### ACTION ITEM
Look through the entries below and copy exactly the part that begins with the line containing "Fleischoberfläche, um die" and ends with the line containing "Paris, 29 June 2018.". Do not copy the pictures.

Excerpts from a dataset:
== Segment start ==
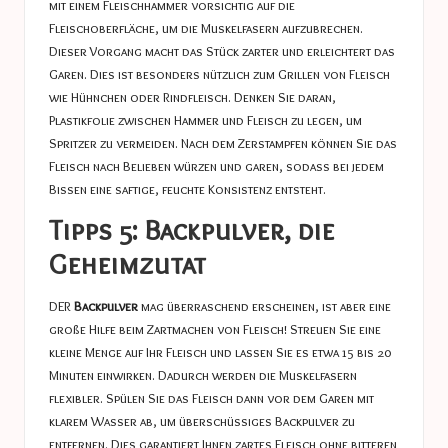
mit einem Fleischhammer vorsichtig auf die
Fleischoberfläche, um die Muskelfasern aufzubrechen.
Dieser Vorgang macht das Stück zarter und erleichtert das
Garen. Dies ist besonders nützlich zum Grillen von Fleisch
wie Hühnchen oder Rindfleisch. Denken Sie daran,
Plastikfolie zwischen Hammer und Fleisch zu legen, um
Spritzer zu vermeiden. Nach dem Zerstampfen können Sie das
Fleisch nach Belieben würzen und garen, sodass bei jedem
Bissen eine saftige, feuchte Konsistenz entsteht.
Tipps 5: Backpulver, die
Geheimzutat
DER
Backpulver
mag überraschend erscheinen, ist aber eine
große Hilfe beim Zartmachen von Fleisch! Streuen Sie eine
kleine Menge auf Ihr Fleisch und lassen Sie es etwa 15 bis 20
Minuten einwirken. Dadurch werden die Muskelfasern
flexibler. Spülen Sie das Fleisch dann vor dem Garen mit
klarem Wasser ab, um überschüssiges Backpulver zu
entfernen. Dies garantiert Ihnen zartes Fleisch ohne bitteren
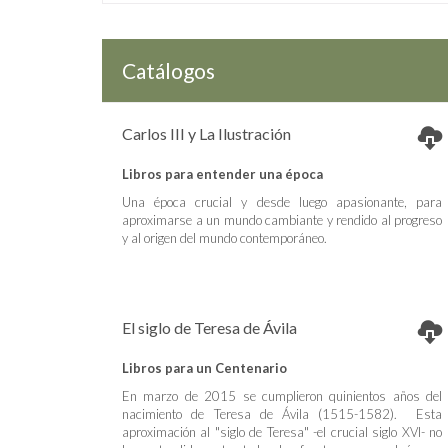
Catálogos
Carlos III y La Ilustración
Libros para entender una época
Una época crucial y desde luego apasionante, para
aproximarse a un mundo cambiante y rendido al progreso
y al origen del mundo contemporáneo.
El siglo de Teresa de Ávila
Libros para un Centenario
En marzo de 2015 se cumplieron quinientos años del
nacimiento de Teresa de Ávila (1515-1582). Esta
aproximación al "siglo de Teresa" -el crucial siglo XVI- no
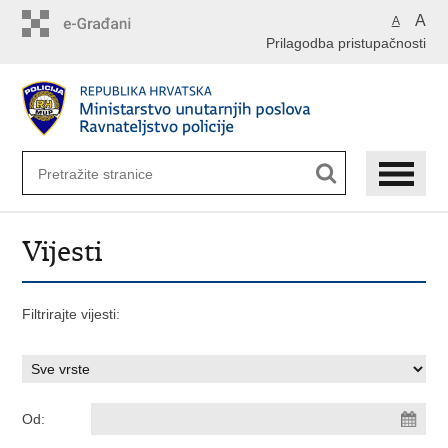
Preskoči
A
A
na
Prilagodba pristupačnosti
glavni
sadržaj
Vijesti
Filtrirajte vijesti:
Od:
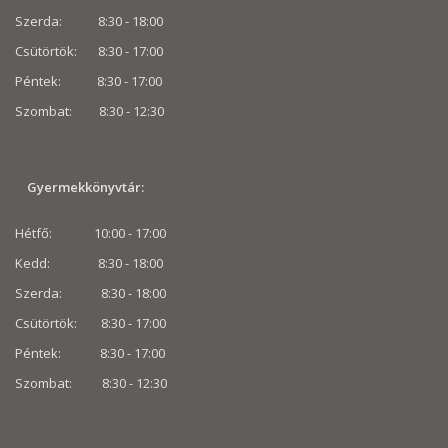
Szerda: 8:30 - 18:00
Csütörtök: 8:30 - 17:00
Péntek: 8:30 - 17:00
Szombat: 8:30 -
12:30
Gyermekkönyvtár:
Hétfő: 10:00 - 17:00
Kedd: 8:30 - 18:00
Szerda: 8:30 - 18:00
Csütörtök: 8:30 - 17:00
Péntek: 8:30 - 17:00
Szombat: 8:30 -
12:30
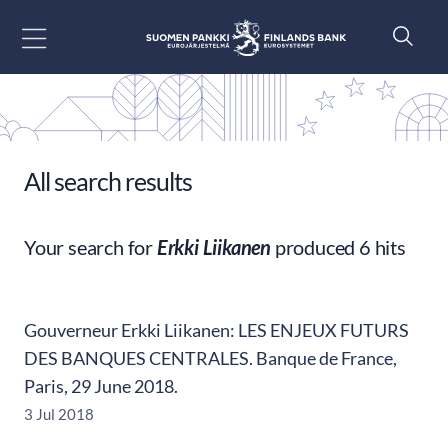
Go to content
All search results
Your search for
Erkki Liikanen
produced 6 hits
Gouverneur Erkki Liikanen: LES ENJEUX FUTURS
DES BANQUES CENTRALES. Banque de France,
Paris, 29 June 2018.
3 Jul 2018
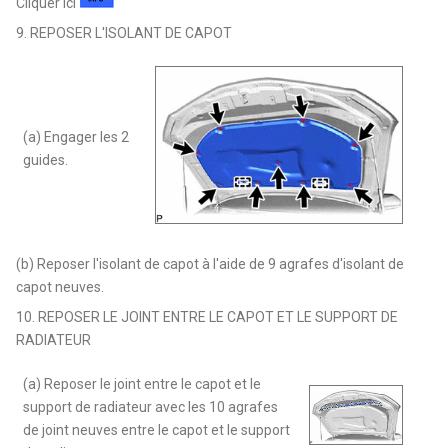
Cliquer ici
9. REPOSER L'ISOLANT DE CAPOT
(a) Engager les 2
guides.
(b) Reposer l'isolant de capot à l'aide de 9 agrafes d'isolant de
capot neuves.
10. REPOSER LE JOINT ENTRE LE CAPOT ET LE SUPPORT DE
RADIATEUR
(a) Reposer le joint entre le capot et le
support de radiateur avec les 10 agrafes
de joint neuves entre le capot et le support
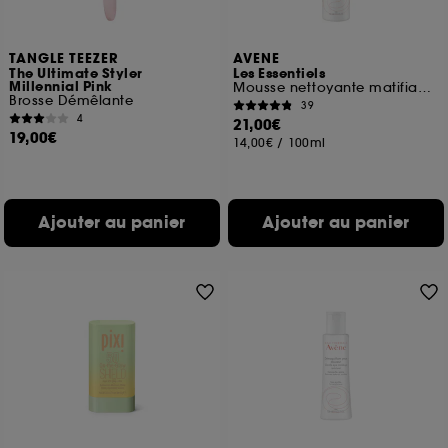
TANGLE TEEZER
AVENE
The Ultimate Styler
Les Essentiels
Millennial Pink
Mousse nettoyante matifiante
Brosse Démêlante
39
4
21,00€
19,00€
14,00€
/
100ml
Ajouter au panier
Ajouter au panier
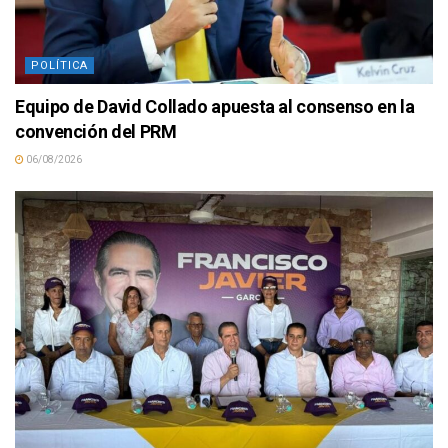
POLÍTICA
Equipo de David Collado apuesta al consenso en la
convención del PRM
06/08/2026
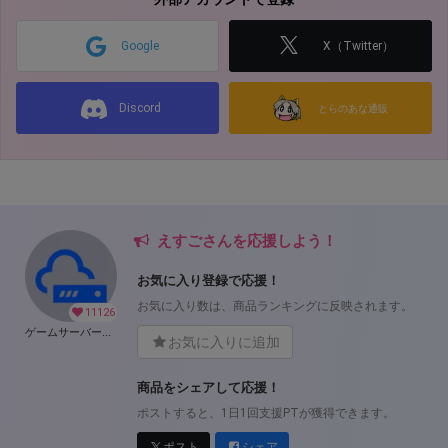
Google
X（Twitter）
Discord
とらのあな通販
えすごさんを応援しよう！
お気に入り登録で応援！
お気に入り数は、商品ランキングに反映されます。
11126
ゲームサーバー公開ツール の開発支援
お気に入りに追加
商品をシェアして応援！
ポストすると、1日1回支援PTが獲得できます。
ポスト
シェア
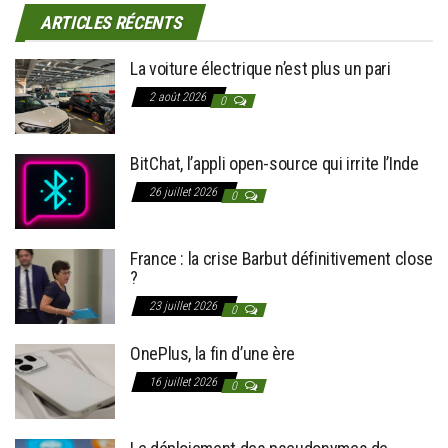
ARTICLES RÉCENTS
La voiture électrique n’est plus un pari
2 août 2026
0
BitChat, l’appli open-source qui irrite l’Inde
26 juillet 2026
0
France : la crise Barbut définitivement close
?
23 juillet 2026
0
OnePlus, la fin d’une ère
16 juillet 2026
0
== Segment end ==
== Segment start ==
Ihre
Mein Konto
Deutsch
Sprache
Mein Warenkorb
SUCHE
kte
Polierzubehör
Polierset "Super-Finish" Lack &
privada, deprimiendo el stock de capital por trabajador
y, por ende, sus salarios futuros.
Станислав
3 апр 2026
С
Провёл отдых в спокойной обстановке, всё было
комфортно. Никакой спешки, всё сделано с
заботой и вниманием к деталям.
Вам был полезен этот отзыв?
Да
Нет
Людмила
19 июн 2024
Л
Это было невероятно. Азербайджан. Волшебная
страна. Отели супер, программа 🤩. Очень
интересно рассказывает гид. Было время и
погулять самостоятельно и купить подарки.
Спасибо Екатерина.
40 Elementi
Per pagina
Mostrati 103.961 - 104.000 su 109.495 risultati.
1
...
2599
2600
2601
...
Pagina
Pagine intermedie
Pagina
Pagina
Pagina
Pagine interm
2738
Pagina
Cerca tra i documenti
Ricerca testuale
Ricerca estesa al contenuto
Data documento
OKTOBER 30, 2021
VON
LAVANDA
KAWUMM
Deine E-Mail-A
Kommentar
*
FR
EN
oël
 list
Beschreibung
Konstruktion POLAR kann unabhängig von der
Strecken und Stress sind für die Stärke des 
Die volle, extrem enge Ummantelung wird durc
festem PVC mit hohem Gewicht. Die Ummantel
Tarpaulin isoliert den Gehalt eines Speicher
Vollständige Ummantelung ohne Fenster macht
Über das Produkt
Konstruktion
== Segment end ==
### TASK RESPONSE
Fleischoberfläche, um die Muskelfasern aufzubrechen.
Dieser Vorgang macht das Stück zarter und erleichtert das
Garen. Dies ist besonders nützlich zum Grillen von Fleisch
wie Hühnchen oder Rindfleisch. Denken Sie daran,
Plastikfolie zwischen Hammer und Fleisch zu legen, um
Spritzer zu vermeiden. Nach dem Zerstampfen können Sie das
Fleisch nach Belieben würzen und garen, sodass bei jedem
Bissen eine saftige, feuchte Konsistenz entsteht.
Tipps 5: Backpulver, die
Geheimzutat
DER
Backpulver
mag überraschend erscheinen, ist aber eine
große Hilfe beim Zartmachen von Fleisch! Streuen Sie eine
kleine Menge auf Ihr Fleisch und lassen Sie es etwa 15 bis 20
Minuten einwirken. Dadurch werden die Muskelfasern
flexibler. Spülen Sie das Fleisch dann vor dem Garen mit
klarem Wasser ab, um überschüssiges Backpulver zu
entfernen. Dies garantiert Ihnen zartes Fleisch ohne bitteren
Catálogos
Carlos III y La Ilustración
Libros para entender una época
Una época crucial y desde luego apasionante, para
aproximarse a un mundo cambiante y rendido al progreso
y al origen del mundo contemporáneo.
El siglo de Teresa de Ávila
Libros para un Centenario
En marzo de 2015 se cumplieron quinientos años del
nacimiento de Teresa de Ávila (1515-1582). Esta
aproximación al "siglo de Teresa" -el crucial siglo XVI- no
Preskoči
A
A
na
Prilagodba pristupačnosti
glavni
sadržaj
Vijesti
Filtrirajte vijesti:
Od:
Szerda: 8:30 - 18:00
Csütörtök: 8:30 - 17:00
Péntek: 8:30 - 17:00
Szombat: 8:30 -
12:30
Gyermekkönyvtár:
Hétfő: 10:00 - 17:00
Kedd: 8:30 - 18:00
Szerda: 8:30 - 18:00
Csütörtök: 8:30 - 17:00
Péntek: 8:30 - 17:00
Szombat: 8:30 -
12:30
Go to content
All search results
Your search for
Erkki Liikanen
produced 6 hits
Gouverneur Erkki Liikanen: LES ENJEUX FUTURS
DES BANQUES CENTRALES. Banque de France,
Paris, 29 June 2018.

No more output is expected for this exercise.